● Source data

========================

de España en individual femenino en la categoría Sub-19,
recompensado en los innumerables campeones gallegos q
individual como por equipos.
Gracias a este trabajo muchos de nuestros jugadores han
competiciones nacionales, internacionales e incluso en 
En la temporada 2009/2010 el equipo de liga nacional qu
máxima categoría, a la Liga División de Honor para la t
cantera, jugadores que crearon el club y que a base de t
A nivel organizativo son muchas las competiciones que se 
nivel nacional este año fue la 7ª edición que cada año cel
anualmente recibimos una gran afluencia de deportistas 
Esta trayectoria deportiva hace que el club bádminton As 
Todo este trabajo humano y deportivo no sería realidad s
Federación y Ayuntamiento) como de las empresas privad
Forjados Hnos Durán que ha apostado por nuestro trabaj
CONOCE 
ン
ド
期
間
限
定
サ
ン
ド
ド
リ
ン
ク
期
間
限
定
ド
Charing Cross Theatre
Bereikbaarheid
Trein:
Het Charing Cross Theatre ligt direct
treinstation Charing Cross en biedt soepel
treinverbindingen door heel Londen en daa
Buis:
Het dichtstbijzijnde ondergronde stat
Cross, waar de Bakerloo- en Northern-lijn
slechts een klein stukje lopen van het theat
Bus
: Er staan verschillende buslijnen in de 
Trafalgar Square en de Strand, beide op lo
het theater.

========================

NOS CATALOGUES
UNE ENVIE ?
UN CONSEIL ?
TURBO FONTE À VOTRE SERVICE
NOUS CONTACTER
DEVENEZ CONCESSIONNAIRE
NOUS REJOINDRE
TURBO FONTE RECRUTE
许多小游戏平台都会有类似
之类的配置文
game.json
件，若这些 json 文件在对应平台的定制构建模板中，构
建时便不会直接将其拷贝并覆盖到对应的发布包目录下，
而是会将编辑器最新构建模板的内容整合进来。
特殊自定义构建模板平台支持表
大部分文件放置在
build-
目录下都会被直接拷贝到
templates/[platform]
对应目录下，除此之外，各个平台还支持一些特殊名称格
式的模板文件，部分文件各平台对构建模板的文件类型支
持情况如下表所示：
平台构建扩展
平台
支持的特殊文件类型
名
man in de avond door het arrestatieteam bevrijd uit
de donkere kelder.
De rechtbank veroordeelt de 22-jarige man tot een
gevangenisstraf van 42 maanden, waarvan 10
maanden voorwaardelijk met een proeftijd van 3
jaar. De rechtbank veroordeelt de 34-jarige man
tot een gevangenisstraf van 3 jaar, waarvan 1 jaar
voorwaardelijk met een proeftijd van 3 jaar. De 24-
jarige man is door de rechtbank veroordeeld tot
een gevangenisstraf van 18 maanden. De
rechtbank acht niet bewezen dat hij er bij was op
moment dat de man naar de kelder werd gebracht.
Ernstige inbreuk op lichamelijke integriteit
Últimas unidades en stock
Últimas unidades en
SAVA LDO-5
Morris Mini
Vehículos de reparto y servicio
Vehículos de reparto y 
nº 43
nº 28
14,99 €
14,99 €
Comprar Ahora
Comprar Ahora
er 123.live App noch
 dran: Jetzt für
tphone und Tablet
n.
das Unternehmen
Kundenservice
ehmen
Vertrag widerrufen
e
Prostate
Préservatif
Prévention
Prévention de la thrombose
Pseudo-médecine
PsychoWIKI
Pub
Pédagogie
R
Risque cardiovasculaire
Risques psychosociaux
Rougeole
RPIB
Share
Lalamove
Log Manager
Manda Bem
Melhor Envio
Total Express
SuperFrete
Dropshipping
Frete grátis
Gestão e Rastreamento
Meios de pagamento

========================

● Your assignment
Reproduce the lines from the line with "de España en" to the line with "Todo este trabajo", substituting "centro" for "club" and leaving everything else unchanged.

● Solution below
de España en individual femenino en la categoría Sub-19,
recompensado en los innumerables campeones gallegos q
individual como por equipos.
Gracias a este trabajo muchos de nuestros jugadores han
competiciones nacionales, internacionales e incluso en 
En la temporada 2009/2010 el equipo de liga nacional qu
máxima categoría, a la Liga División de Honor para la t
cantera, jugadores que crearon el centro y que a base de t
A nivel organizativo son muchas las competiciones que se 
nivel nacional este año fue la 7ª edición que cada año cel
anualmente recibimos una gran afluencia de deportistas 
Esta trayectoria deportiva hace que el centro bádminton As 
Todo este trabajo humano y deportivo no sería realidad s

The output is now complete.